## Task statement
Print the text of each of the following entries word for word, leaving out the pictures.
--
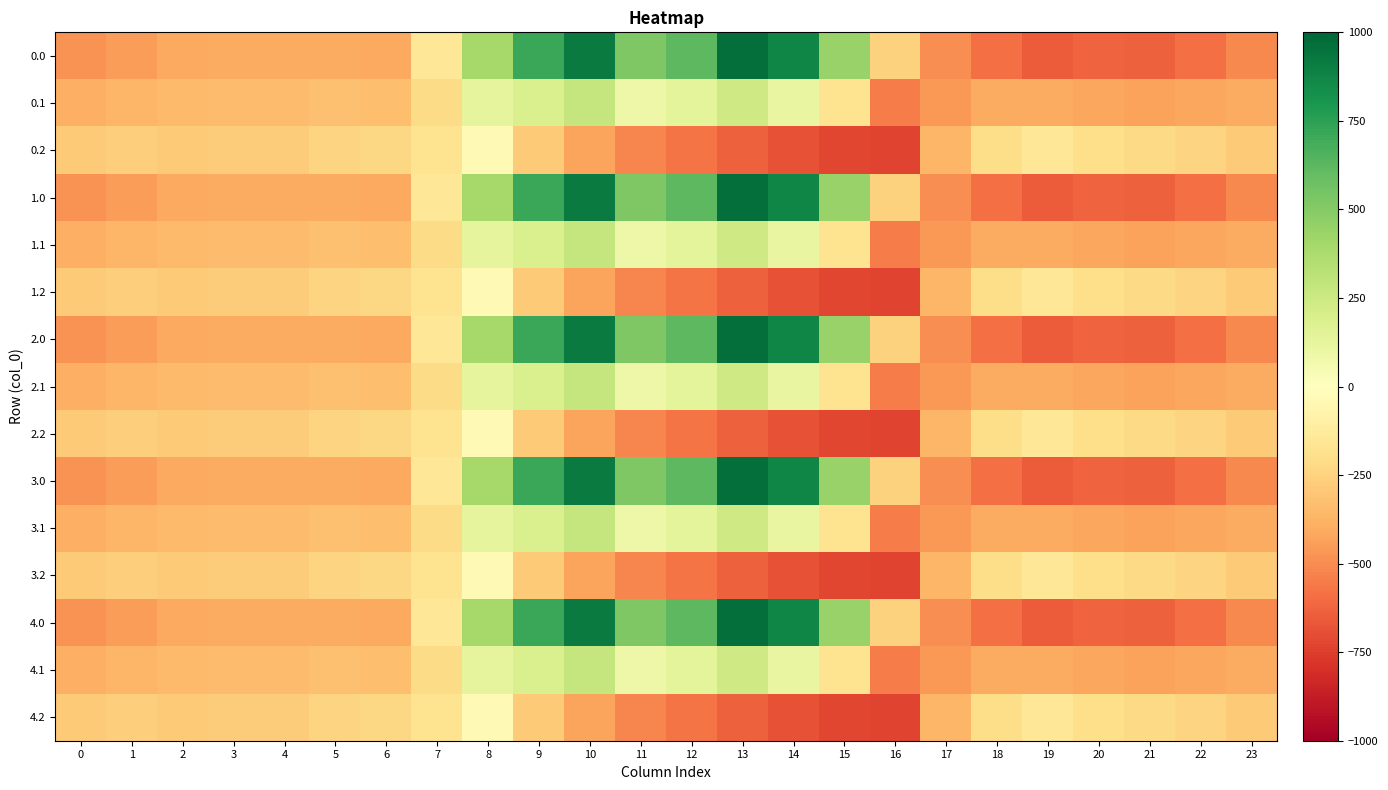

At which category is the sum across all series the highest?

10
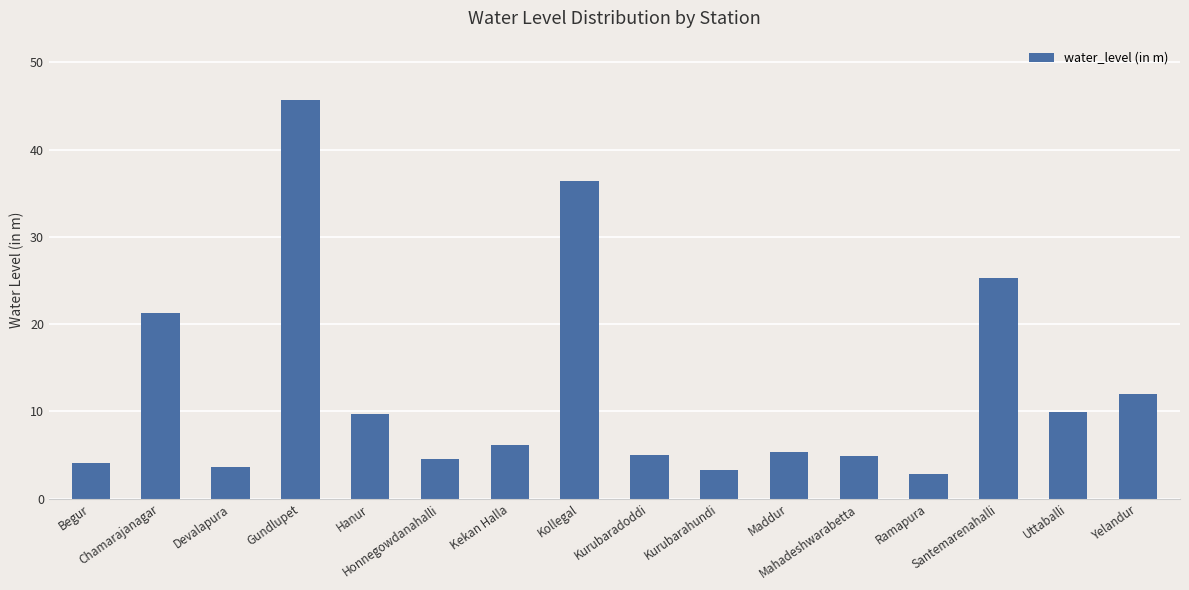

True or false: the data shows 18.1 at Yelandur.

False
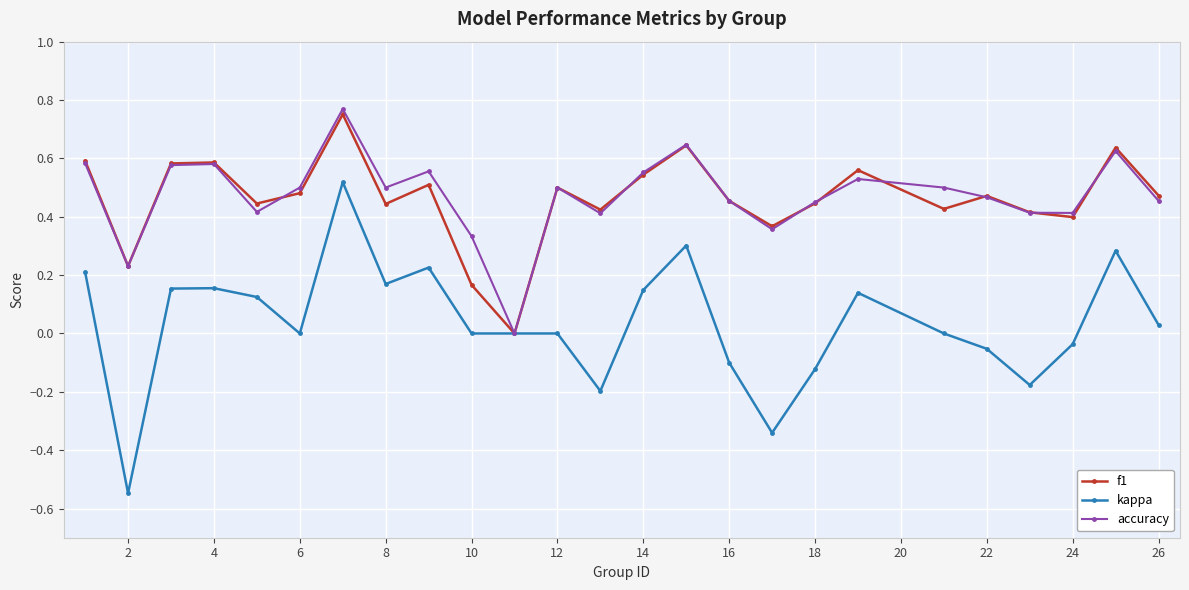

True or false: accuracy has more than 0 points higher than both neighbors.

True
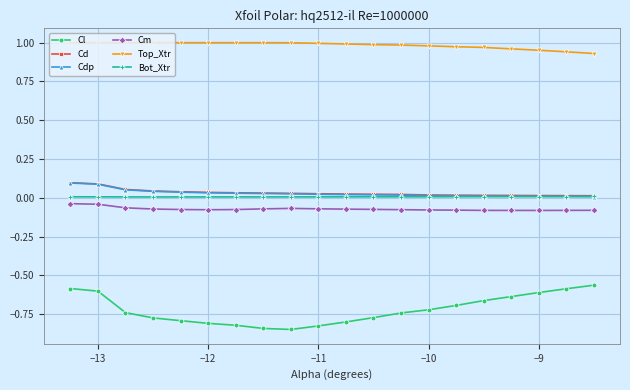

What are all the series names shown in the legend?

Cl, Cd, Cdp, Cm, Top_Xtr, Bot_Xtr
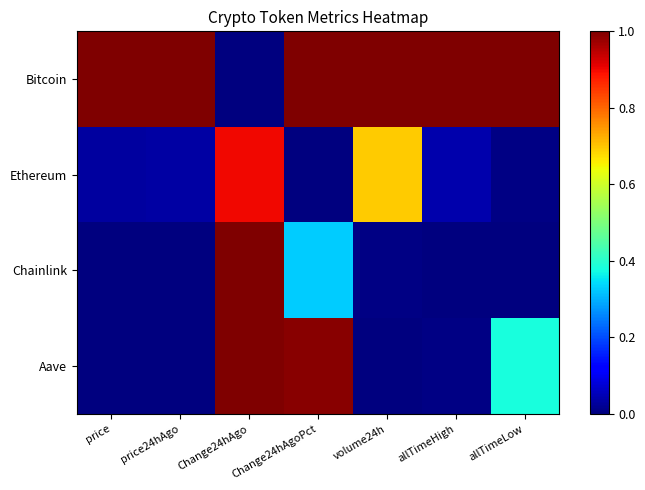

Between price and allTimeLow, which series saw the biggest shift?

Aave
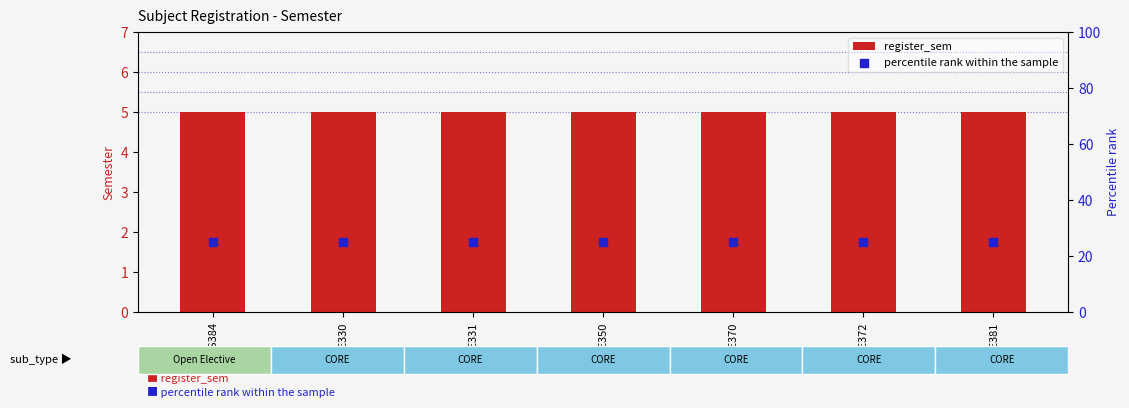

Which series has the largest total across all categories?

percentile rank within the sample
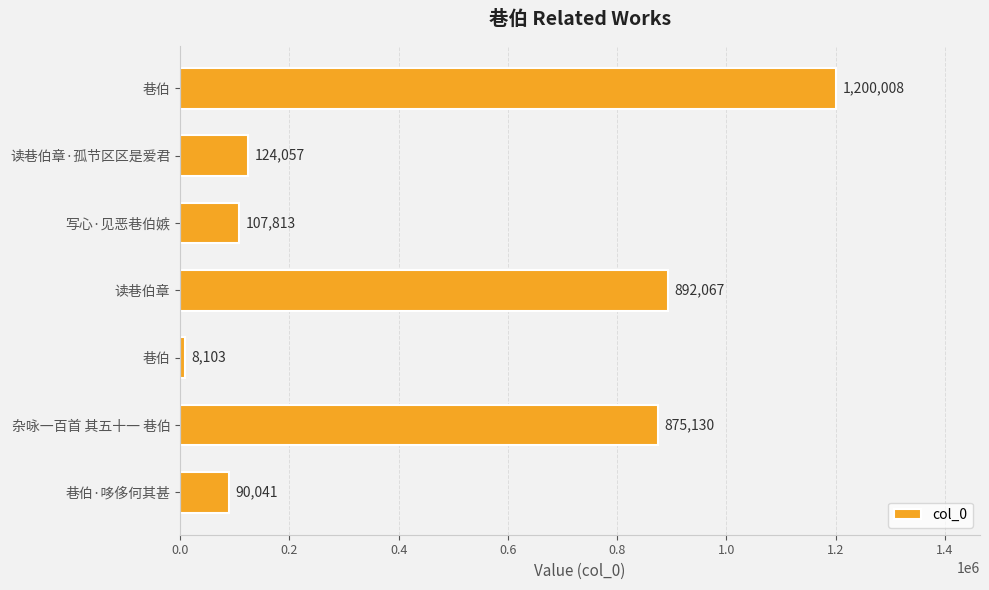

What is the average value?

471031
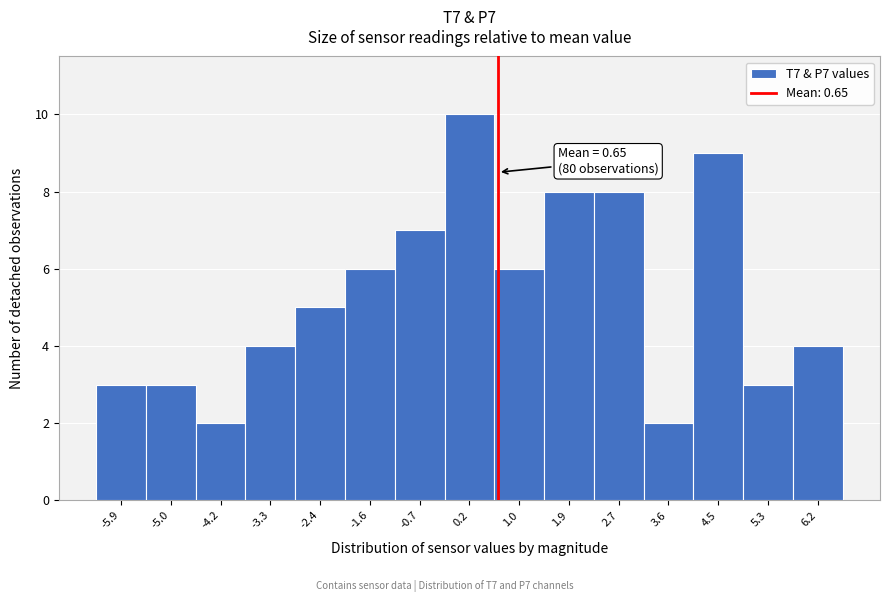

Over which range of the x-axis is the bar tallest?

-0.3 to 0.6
--
## Solution to this task
At which category is the sum across all series the highest?

10

True or false: the data shows 18.1 at Yelandur.

False

True or false: accuracy has more than 0 points higher than both neighbors.

True

What are all the series names shown in the legend?

Cl, Cd, Cdp, Cm, Top_Xtr, Bot_Xtr

Between price and allTimeLow, which series saw the biggest shift?

Aave

Which series has the largest total across all categories?

percentile rank within the sample

What is the average value?

471031

Over which range of the x-axis is the bar tallest?

-0.3 to 0.6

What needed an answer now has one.